Monday, February 24, 2020

Clogtown: The 4th Annual Hendrickson Foundation Hockey Festival - Hockey Changes Lives!

I finally got to attend my first Hendrickson Foundation Hockey Festival last weekend, and WOW. Some events have an extra dash of magic dust over them, and this one certainly sparkled with it the entire time. Founded by Larry Hendrickson (the late father of my family of dearest friends), the Hendrickson Foundation was created to support hockey players with disabilities, and to get them back out on the ice. Minnesota Wild Sled (Adult and Youth) Hockey, Special Hockey, Blind Hockey, and the Minnesota Warriors (hockey for disabled veterans) are the hockey programs now supported by the HF, with 54 teams and 1,000 players from 11 states and two countries (so far!) all there to compete in the Festival tournament this weekend. Though Larry is no longer physically with us, his spirit was deeply felt, and I know he was there.

You could tell this event was something special from the moment you walked through the parking lot at the Super Rink in Blaine, Minnesota. Yes, there were a lot of wheelchairs and people that needed assistance with their mobility, but you very quickly forgot about that and focused on the wide smiles on all of the faces. Parents supporting their kids, kids supporting their parents, delighted friends and family cheering on their teams, knowing that each goal scored was so much more than a point ... it was a celebration of bravery, determination, strength, and the pure joy that comes with any goal scored in hockey - only much more so because you knew what it took to get it. I had chills the entire weekend (and not because it was cold, the whole weekend was weirdly in the 40's!).

It takes an absolute village to put on a massive FREE event like this, and an army of volunteers made the whole operation run smoothly and happily. I was kind of a floater volunteer, doing whatever was needed in any moment, so I got to see a lot of the action.

[Items in a dataset]
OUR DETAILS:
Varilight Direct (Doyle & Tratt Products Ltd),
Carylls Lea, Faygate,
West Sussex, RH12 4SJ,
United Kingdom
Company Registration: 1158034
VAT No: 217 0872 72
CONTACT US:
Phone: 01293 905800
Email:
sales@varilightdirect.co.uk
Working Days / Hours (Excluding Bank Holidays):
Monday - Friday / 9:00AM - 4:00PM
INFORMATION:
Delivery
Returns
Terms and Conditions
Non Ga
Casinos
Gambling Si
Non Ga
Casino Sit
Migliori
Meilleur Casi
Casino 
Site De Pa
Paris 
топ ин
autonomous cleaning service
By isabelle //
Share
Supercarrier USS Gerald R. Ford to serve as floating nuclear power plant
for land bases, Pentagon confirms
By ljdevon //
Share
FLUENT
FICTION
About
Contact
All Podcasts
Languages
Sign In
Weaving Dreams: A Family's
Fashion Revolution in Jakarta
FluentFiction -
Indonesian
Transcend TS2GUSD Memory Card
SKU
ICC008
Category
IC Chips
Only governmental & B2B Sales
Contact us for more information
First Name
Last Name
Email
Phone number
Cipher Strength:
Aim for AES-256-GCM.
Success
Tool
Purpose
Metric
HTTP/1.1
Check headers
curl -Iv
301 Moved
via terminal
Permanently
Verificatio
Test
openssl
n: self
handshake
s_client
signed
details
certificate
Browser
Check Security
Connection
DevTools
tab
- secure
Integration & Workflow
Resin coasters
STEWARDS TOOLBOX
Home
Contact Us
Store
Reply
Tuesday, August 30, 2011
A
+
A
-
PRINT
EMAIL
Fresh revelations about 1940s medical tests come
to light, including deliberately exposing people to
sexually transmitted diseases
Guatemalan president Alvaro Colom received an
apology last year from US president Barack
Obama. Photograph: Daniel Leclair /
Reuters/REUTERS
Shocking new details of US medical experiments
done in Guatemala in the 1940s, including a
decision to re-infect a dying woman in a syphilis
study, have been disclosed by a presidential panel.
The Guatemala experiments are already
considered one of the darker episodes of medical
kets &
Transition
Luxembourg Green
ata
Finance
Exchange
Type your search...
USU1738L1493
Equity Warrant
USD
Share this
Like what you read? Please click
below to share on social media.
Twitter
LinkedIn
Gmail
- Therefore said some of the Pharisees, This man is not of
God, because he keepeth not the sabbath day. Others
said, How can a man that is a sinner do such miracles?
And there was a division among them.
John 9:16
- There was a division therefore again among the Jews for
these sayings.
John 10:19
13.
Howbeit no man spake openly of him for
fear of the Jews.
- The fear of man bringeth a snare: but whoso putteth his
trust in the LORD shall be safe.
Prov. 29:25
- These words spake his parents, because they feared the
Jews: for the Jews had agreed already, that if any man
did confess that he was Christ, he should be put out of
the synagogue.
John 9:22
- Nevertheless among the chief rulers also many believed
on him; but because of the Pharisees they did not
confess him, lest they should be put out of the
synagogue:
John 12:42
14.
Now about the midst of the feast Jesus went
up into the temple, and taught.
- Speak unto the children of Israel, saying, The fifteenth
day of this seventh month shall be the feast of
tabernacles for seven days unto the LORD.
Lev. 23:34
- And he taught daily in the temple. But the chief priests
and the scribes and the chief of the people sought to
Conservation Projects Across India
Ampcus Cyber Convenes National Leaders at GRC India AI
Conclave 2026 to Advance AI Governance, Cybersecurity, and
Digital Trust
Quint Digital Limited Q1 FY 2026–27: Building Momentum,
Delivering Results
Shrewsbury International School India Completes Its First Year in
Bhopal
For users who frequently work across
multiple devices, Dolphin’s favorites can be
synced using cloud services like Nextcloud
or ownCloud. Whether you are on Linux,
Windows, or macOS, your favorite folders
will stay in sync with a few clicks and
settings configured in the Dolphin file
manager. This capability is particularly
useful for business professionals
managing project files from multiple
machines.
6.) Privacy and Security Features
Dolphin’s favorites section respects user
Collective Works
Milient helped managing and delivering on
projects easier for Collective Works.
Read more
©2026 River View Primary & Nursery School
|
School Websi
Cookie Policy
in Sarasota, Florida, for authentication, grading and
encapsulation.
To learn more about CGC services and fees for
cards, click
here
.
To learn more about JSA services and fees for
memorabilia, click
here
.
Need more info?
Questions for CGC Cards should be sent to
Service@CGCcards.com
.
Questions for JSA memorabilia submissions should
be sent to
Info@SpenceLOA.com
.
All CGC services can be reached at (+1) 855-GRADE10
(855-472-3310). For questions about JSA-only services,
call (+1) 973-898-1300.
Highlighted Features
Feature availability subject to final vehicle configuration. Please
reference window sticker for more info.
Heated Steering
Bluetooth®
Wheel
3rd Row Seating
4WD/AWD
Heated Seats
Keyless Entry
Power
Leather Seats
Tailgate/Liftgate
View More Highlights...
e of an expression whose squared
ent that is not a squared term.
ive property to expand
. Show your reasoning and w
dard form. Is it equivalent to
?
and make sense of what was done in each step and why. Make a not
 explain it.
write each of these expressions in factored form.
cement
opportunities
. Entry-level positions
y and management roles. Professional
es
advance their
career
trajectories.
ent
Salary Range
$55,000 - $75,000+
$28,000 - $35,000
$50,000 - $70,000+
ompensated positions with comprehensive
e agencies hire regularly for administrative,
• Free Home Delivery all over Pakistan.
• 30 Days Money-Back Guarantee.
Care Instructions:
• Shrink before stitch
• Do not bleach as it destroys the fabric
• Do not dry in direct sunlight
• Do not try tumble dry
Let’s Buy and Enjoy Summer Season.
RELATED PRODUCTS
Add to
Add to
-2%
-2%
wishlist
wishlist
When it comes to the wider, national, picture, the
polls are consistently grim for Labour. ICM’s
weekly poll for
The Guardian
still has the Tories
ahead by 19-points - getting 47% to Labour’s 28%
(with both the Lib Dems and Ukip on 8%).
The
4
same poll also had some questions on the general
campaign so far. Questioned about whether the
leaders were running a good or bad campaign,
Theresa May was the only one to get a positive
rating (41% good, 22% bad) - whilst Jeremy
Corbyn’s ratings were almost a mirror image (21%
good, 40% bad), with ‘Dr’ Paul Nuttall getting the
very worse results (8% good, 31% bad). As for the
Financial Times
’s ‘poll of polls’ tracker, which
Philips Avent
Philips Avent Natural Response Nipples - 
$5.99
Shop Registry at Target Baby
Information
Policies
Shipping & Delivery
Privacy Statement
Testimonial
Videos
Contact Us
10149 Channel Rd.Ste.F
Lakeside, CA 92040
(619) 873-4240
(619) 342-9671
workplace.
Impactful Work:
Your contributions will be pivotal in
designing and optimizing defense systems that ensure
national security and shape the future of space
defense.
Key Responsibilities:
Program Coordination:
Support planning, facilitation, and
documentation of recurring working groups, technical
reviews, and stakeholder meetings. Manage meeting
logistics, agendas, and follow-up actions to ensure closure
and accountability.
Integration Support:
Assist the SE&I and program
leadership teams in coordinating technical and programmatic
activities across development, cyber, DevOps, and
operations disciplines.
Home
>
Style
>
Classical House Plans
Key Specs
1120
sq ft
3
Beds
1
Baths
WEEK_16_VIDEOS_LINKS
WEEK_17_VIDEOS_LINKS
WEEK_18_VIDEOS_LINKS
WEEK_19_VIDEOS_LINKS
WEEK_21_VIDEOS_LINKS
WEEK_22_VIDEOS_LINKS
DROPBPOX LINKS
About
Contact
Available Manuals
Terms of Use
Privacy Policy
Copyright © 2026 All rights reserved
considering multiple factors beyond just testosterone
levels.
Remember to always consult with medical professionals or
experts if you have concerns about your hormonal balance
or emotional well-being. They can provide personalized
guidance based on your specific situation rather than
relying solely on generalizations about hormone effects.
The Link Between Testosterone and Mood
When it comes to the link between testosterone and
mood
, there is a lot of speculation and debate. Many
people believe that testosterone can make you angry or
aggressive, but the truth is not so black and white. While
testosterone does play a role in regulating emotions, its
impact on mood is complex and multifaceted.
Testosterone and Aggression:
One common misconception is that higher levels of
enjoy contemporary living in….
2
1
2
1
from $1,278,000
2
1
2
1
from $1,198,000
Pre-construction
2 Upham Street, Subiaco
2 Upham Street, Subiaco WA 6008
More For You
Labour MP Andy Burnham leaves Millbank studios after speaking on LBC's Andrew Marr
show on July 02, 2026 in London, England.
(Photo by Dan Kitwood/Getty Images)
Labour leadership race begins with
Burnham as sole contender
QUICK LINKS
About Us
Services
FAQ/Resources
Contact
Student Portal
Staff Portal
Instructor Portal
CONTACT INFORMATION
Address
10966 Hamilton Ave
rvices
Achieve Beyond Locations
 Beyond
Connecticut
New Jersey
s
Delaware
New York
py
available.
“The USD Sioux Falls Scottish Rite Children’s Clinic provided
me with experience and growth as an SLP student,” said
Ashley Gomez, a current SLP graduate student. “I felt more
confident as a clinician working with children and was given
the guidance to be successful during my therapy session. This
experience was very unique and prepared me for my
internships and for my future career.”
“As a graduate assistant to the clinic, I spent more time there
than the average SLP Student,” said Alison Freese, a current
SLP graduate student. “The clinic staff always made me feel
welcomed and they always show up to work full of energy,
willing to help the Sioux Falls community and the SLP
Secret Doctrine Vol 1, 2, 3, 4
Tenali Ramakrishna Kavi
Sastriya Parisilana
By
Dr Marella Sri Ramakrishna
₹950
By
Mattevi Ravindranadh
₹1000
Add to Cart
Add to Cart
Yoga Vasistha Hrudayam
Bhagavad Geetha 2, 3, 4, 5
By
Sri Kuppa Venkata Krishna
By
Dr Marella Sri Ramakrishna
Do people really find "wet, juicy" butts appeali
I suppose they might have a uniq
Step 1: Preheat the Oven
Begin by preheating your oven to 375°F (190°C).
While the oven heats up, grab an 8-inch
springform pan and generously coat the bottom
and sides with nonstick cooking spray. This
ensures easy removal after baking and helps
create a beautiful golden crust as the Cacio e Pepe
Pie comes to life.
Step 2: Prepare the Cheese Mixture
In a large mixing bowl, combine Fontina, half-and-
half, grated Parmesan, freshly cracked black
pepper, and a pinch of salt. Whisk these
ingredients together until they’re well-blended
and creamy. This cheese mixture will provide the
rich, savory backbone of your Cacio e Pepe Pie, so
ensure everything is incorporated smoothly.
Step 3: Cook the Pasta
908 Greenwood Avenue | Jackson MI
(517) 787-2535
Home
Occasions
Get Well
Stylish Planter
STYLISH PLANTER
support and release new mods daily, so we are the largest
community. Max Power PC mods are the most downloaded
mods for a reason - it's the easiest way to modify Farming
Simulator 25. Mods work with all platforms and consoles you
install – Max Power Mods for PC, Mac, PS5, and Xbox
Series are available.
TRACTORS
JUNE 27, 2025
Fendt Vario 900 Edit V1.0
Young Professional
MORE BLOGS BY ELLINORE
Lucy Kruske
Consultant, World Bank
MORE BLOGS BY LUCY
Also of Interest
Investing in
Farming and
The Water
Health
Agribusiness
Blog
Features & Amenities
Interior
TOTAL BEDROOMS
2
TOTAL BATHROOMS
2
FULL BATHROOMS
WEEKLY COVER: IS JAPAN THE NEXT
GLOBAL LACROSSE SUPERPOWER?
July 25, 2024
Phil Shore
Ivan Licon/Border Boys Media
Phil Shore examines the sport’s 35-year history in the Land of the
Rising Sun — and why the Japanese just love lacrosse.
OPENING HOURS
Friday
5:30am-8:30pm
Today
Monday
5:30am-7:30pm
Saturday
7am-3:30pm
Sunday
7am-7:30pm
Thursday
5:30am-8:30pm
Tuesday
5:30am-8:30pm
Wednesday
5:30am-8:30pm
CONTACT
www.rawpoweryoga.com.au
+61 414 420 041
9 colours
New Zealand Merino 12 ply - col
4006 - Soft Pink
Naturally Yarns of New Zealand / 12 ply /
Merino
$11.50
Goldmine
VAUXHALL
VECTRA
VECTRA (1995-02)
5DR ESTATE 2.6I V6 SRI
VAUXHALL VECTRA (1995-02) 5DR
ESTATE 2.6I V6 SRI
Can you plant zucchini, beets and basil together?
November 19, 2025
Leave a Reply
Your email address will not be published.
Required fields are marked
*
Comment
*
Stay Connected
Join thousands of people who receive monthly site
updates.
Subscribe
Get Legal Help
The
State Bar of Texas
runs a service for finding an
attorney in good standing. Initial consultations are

• Work instructions:
1. According to the blog post about the hockey festival, where did the festival take place?
2. Decide whether each statement agrees with the blog post about the hockey festival, and support each yes or no with the exact words of the post that decide it. (a) The Hendrickson Foundation was set up to help hockey players with disabilities. (b) The weather was bitterly cold throughout the festival weekend. (c) Attendees had to pay to attend the festival.
3. From the blog post about the hockey festival, extract the passage from "I finally got" up to and including "he was there.".

• Results by task:
1. At the Super Rink in Blaine, Minnesota.

2.
(a) Yes: "the Hendrickson Foundation was created to support hockey players with disabilities"
(b) No: "the whole weekend was weirdly in the 40's!"
(c) No: "a massive FREE event like this"

3.
I finally got to attend my first Hendrickson Foundation Hockey Festival last weekend, and WOW. Some events have an extra dash of magic dust over them, and this one certainly sparkled with it the entire time. Founded by Larry Hendrickson (the late father of my family of dearest friends), the Hendrickson Foundation was created to support hockey players with disabilities, and to get them back out on the ice. Minnesota Wild Sled (Adult and Youth) Hockey, Special Hockey, Blind Hockey, and the Minnesota Warriors (hockey for disabled veterans) are the hockey programs now supported by the HF, with 54 teams and 1,000 players from 11 states and two countries (so far!) all there to compete in the Festival tournament this weekend. Though Larry is no longer physically with us, his spirit was deeply felt, and I know he was there.